Les cartes postales désuètes revivent grâce à l'intervention du peintre. Crédit photo : Antony Drugeon

Exposition iconoclaste où la photographie apprend à se laisser peindre…

Mardi une exposition de peinture d’un genre un peu particulier s’est clôturée, puisque Ahmed Taoufiq (à ne pas confondre avec le ministre de même nom) vient juste d’exposer à Casablanca 63 toiles, toutes des reproductions de vieilles cartes postales datant de la présence française.

La démarche de reproduire des photographies en en faisant des tableaux peut paraître surprenante. Pourtant, l’idée peut s’avérer particulièrement intéressante. Prenant pour cadre le somptueux siège de la Région du Grand Casablanca, ancienne résidence du pacha, cette exposition a ainsi permis à chacun de découvrir librement les photographies jaunies, en noir et blanc, de Casablanca, où‌ l’ex-« place de France » (actuelle place des Nations Unies) à peine reconnaissable, ignorait encore le goudron.

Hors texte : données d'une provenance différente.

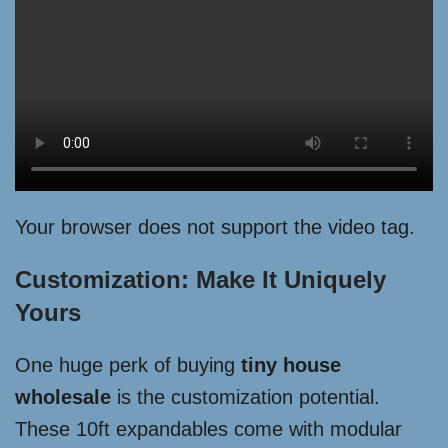
Your browser does not support the video tag.
Customization: Make It Uniquely
Yours
One huge perk of buying
tiny house
wholesale
is the customization potential.
These 10ft expandables come with modular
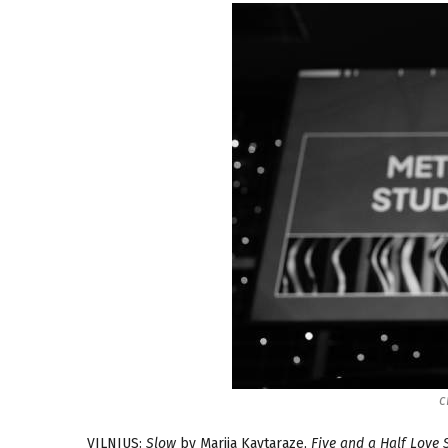
c
VILNIUS:
Slow
by Marija Kavtaraze,
Five and a Half Love S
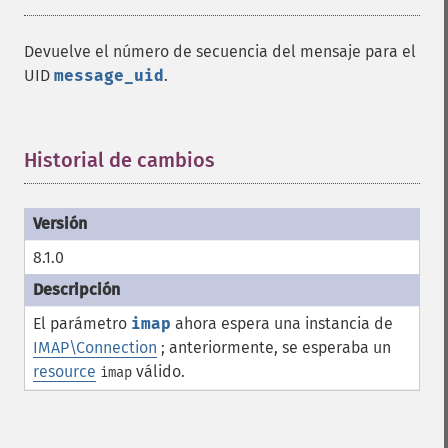
Devuelve el número de secuencia del mensaje para el
UID
message_uid
.
Historial de cambios
¶
8.1.0
El parámetro
imap
ahora espera una instancia de
IMAP\Connection
; anteriormente, se esperaba un
resource
válido.
imap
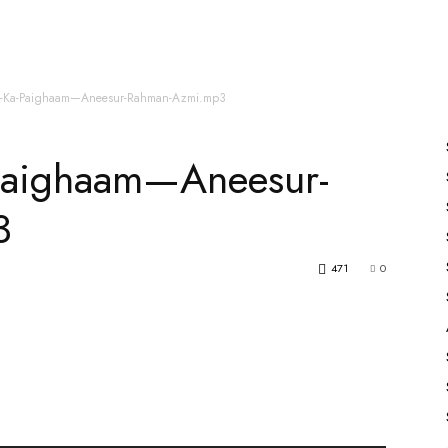
es
All Speakers
Nabiyon Ke Qisse
Qur’an
j-Ka-Paighaam—Aneesur-Rahman-Azmi.mp3
Paighaam—Aneesur-
3
471
0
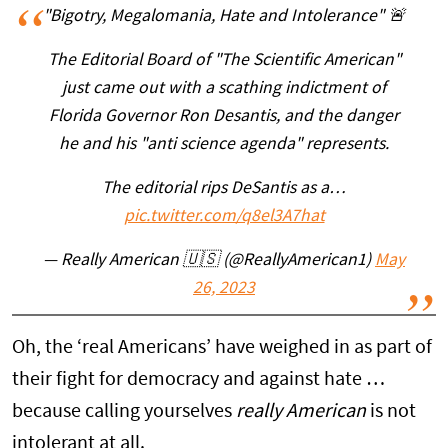
"Bigotry, Megalomania, Hate and Intolerance" 🚨
The Editorial Board of "The Scientific American"
just came out with a scathing indictment of
Florida Governor Ron Desantis, and the danger
he and his "anti science agenda" represents.
The editorial rips DeSantis as a…
pic.twitter.com/q8el3A7hat
— Really American 🇺🇸 (@ReallyAmerican1)
May
26, 2023
Oh, the ‘real Americans’ have weighed in as part of
their fight for democracy and against hate …
because calling yourselves
really American
is not
intolerant at all.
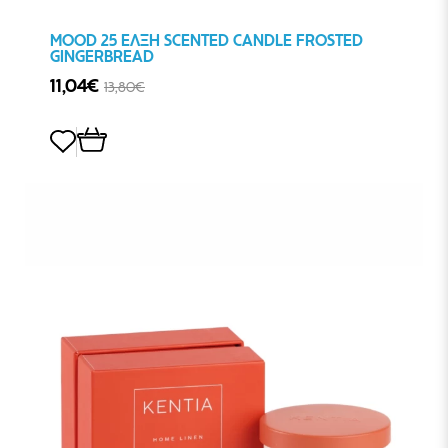
MOOD 25 ΕΛΞΗ SCENTED CANDLE FROSTED
GINGERBREAD
11,04€
13,80€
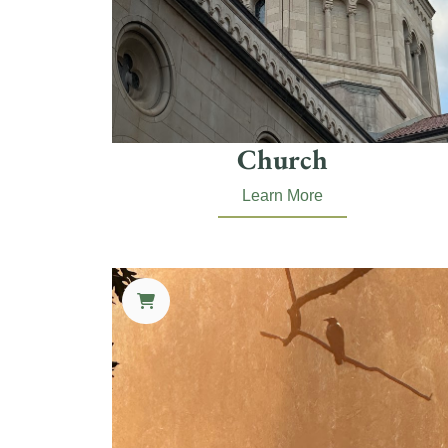
Church
Learn More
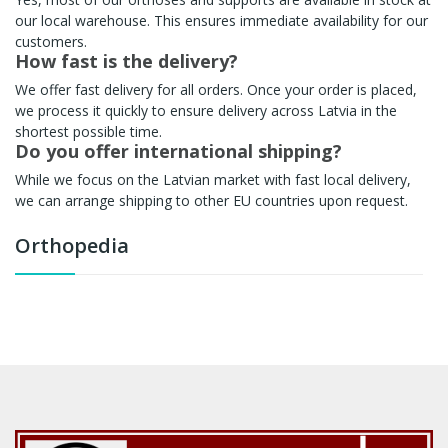
our local warehouse. This ensures immediate availability for our
customers.
How fast is the delivery?
We offer fast delivery for all orders. Once your order is placed,
we process it quickly to ensure delivery across Latvia in the
shortest possible time.
Do you offer international shipping?
While we focus on the Latvian market with fast local delivery,
we can arrange shipping to other EU countries upon request.
Orthopedia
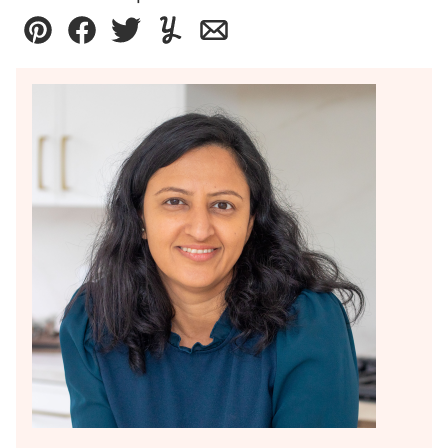
Pin
Facebook
Tweet
Yummly
Email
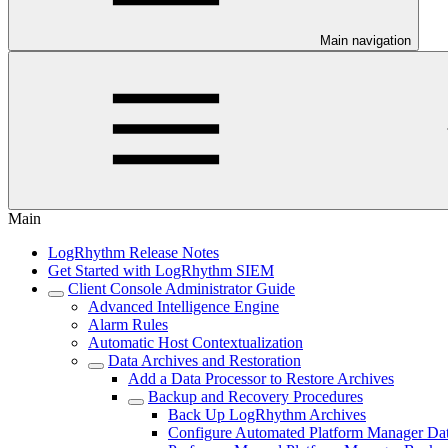
Main navigation
Main
LogRhythm Release Notes
Get Started with LogRhythm SIEM
Client Console Administrator Guide
Advanced Intelligence Engine
Alarm Rules
Automatic Host Contextualization
Data Archives and Restoration
Add a Data Processor to Restore Archives
Backup and Recovery Procedures
Back Up LogRhythm Archives
Configure Automated Platform Manager Da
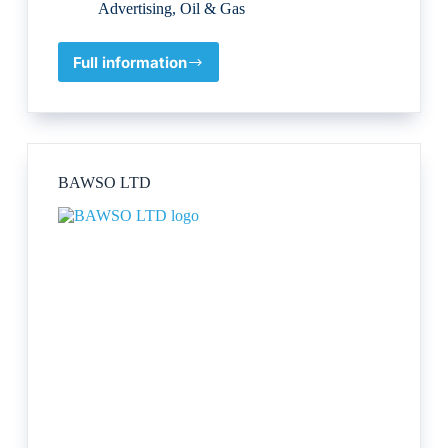
Advertising
,
Oil & Gas
Full information
SK
Sustainability
Knowledge
Group
BAWSO LTD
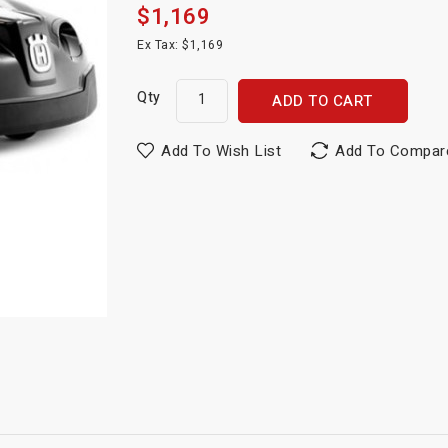
$1,169
Ex Tax: $1,169
Qty
ADD TO CART
Add To Wish List
Add To Compar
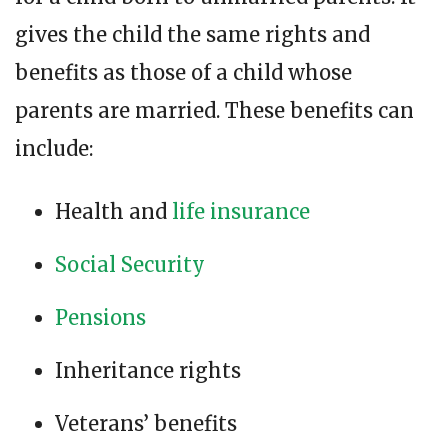
gives the child the same rights and
benefits as those of a child whose
parents are married. These benefits can
include:
Health and
life insurance
Social Security
Pensions
Inheritance rights
Veterans’ benefits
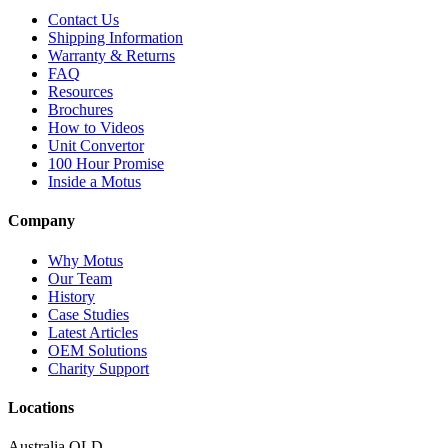
Contact Us
Shipping Information
Warranty & Returns
FAQ
Resources
Brochures
How to Videos
Unit Convertor
100 Hour Promise
Inside a Motus
Company
Why Motus
Our Team
History
Case Studies
Latest Articles
OEM Solutions
Charity Support
Locations
Australia QLD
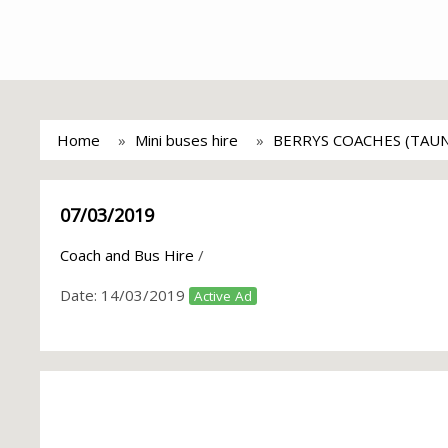
Home
Mini buses hire
BERRYS COACHES (TAU
07/03/2019
Coach and Bus Hire
/
Date:
14/03/2019
Active Ad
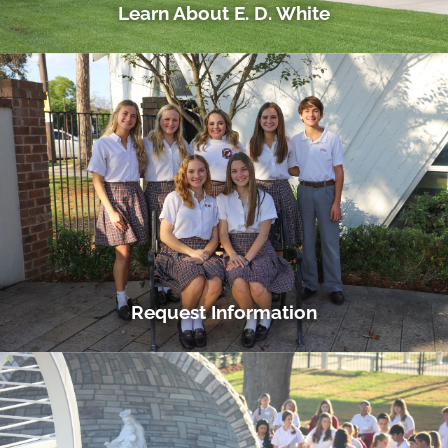
Learn About E. D. White
Request Information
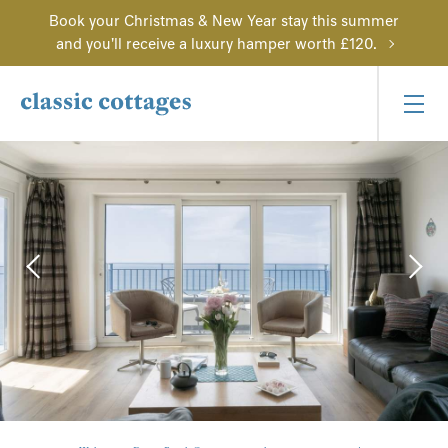
Book your Christmas & New Year stay this summer
and you'll receive a luxury hamper worth £120.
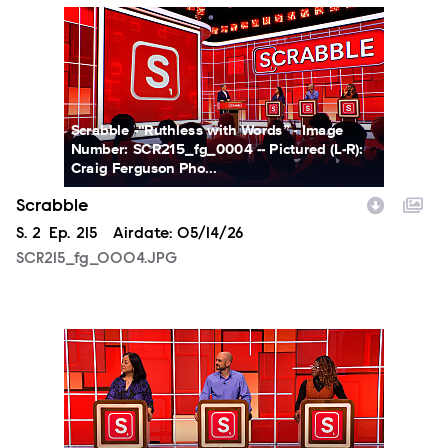
SCR215_fg_0004.JPG
Scrabble -“Ruthless with Words” - Image
Number: SCR215_fg_0004 -- Pictured (L-R):
Craig Ferguson Pho...
Scrabble
Season
S.
2
Episode
Ep.
215
Airdate:
05/14/26
SCR215_fg_0004.JPG
SCR215_fg_0005.JPG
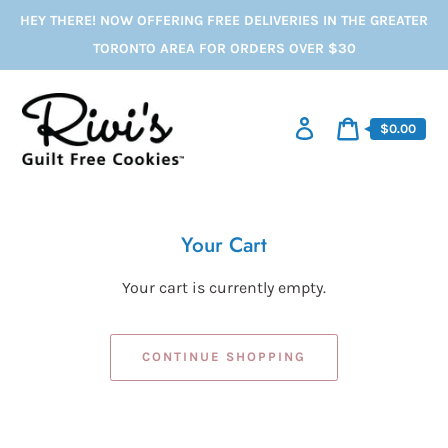
Skip
HEY THERE! NOW OFFERING FREE DELIVERIES IN THE GREATER
to
content
TORONTO AREA FOR ORDERS OVER $30
Log
Cart
$0.00
in
price
Cart
Your Cart
Your cart is currently empty.
CONTINUE SHOPPING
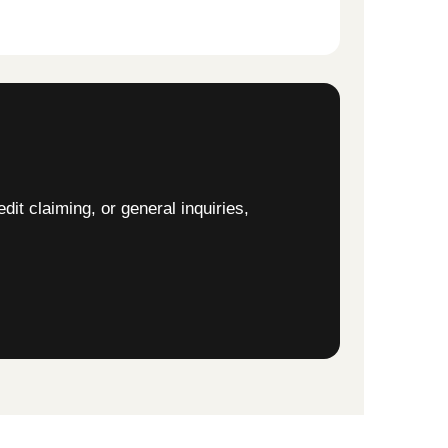
edit claiming, or general inquiries,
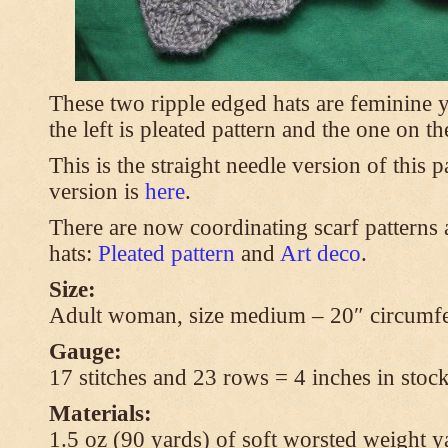
These two ripple edged hats are feminine y
the left is pleated pattern and the one on th
This is the straight needle version of this 
version is
here
.
There are now coordinating scarf patterns a
hats:
Pleated pattern
and
Art deco
.
Size:
Adult woman, size medium – 20″ circumfe
Gauge:
17 stitches and 23 rows = 4 inches in stock
Materials:
1.5 oz (90 yards) of soft worsted weight y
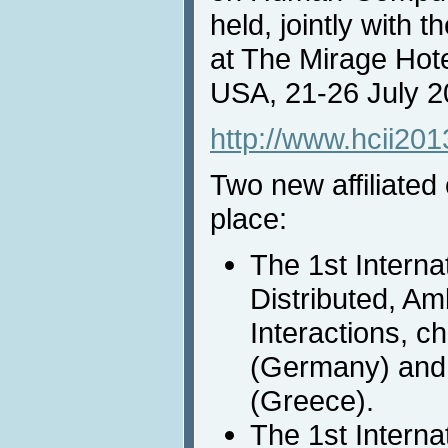
held, jointly with 
at The Mirage Hot
USA, 21-26 July 
http://www.hcii201
Two new affiliated
place:
The 1st Interna
Distributed, A
Interactions, ch
(Germany) and 
(Greece).
The 1st Interna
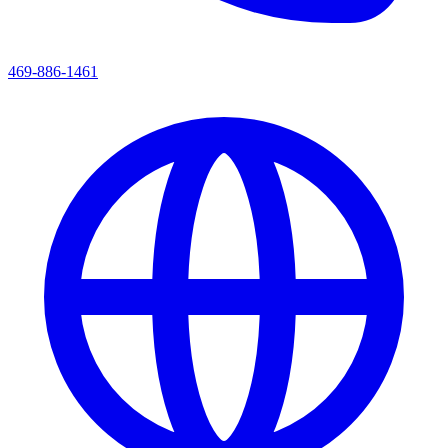
469-886-1461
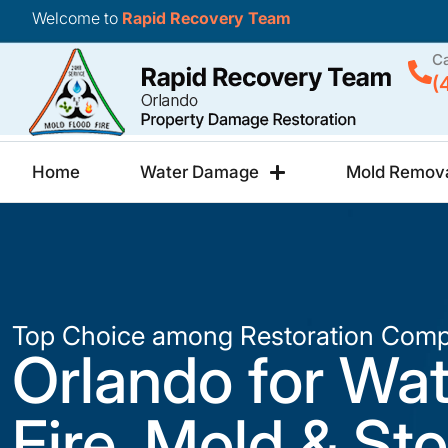
Welcome to
Rapid Recovery Team
Ca
(
Home
Water Damage
Mold Remov
Top Choice among Restoration Comp
Orlando for Wat
Fire, Mold & St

Les visiteurs ont ainsi pu comparer leur lieu de vie quotidien avec ce qu’il avait pu être auparavant tel que les cartes postales le montraient. Mais l’apport de l’artiste est d’avoir su saisir l’essentiel de chaque photo pour en faire un tableau épuré, où une atmosphère propre est mise à l’honneur, débarrassée des mille fioritures dont sont souvent encombrées les photographies d’une ville déjà grouillante.

Toutefois les représentations de ville étaient loin d’être la seule curiosité de l’exposition, puisque de nombreux portraits permettent de saisir quelques scènes d’une vie quotidienne comme ressuscitée d’un passé oublié, et là encore l’intervention de l’artiste fait d’un portrait parfois trop peu expressif sous forme photographique un tableau saisissant. Ainsi les tenues traditionnelles et les gestes des Touaregs prennent un autre visage, sortant du regard anthropologique du photographe pour recueillir toute la chaleur des couleurs d’un peintre que l’on sent complice (nostalgique, peut-être) de l’époque de ces visages profondément humains.

Ce travail humain et humaniste est d’ailleurs l’œuvre d’un passionné de l’art pour l’art, pour qui la peinture n’est qu’un loisir, puisque ces toiles (il en a déjà réalisé 120) ne sont pas à vendre. Ayant gagné sa vie dans le textile, Ahmed Taoufiq, aujourd’hui âgé de 62 ans, n’a fait de la peinture qu’un passe-temps dénué de toute considération pécuniaire. L’exposition, gratuite, se tiendra désormais à El Jadida, durant tout le mois d’août.